Page extract »
Algorithms - Interaktive Studienpläne der TU Ilmenau

General mathematical maturity:

• Knowing objects like sets, relations, (integer, real, complex) numbers, functions, matrices and vectors, directed and undirected graphs, propositional logic and Boolean algebra.
• Formulate and understand mathematical definitions, theorems and proofs.
• Familiarity with proof techniques such as induction, proof by contradiction, proving the contrapositive. 

Algorithms and data structures:

• Fundamental iterative programing concepts (variables, conditionals, loops, subroutines, recursion). Understanding pseudo-code descriptions of algorithms and beeing able to implement them in some programing language.
• Basic runtime analysis of iterative programs; growth of functions and asymptotic notation.
• Knowing abstract data types and data structures: arrays, lists, stacks, queues, (balanced) search trees, heaps, dictionaries.
• Knowing fundamental algorithms such as binary search, sorting algorithms, tree traversal, breadth-first-search and depth-first-search.

The students know the basic principles of the design and the analysis of algorithms: correctness and running time. They know the Big-O notation and its use for analyzing running times. They know basic number theoretical algorithms (addition, multiplication, division, modular multiplication, modular exponentiation, greatest common divisor), they know basic primality tests and the RSA encryption scheme. The students know the divide-and-conquer paradigm with the master theorem (and its proof) and the most important examples like Karatsuba's algorithm, Strassen's algorithm, Mergesort, Quicksort, and the Fast Fourier Transform. They know basic techniques for orienting oneself in graphs and digraphs: BFS, DFS, Kosaraju's algorithm for strongly connected components. They know Dijkstra's algorithm for calculating shortest paths in graphs, and the data type priority queue with its most important implementation techniques "binary heap" and "d-ary heap". Out of the family of greedy algorithms they know Kruskal's algorithm and Prim's algorithm for the problem of a mimimum spanning tree, including the correctness proof and the runtime analysis including the use of the union find data structure. As another greedy algorithm they know Huffman's algorithm for an optimal binary code. In the context of the dynamic programming paradigm the students know the principal approach as well as the specific algorithms for Edit distance, all-pairs shortest paths (Floyd-Warshall), single-source shortest paths with edge lengths (Bellman-Ford), knapsack problems and matrix chain multiplication. They know the basic definitions and facts from NP-completeness theory, in particular the implications one gets (if P <> NP) from  the fact that a search problem is NP-complete as well as central examples of NP-complete problems.

Methodenkompetenz: The students can formulate the relevant problems and can describe the algorithms that solve the problems. They are able to carry out the algorithms for example inputs, to prove correctness and analyze the running time. They are able to apply algorithm paradigms to create algorithms in situations similar to those treated in the course. They can explain the significance of the concept of NP-completeness and identify some selected NP-complete problems.

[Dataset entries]
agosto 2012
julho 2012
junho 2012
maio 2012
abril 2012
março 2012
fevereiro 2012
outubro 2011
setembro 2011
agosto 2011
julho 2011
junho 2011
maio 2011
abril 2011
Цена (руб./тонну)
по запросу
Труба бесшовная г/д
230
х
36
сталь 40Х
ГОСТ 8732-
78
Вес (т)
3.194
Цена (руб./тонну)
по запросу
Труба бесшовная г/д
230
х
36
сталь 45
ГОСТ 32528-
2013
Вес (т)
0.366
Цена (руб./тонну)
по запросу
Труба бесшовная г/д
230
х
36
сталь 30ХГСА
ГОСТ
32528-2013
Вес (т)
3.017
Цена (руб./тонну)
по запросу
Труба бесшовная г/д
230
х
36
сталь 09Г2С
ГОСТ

==

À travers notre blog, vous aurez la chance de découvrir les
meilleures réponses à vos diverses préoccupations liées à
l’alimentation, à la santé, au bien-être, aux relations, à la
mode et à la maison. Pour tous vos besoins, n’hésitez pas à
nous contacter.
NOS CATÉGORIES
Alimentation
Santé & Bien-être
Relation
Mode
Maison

Work to be completed »
Can you reproduce the algorithms course description word for word, everything from "Algorithms - Interaktive" down to "and Boolean algebra."? This material comes from a separate source.

Exercise answer »
Algorithms - Interaktive Studienpläne der TU Ilmenau

General mathematical maturity:

• Knowing objects like sets, relations, (integer, real, complex) numbers, functions, matrices and vectors, directed and undirected graphs, propositional logic and Boolean algebra.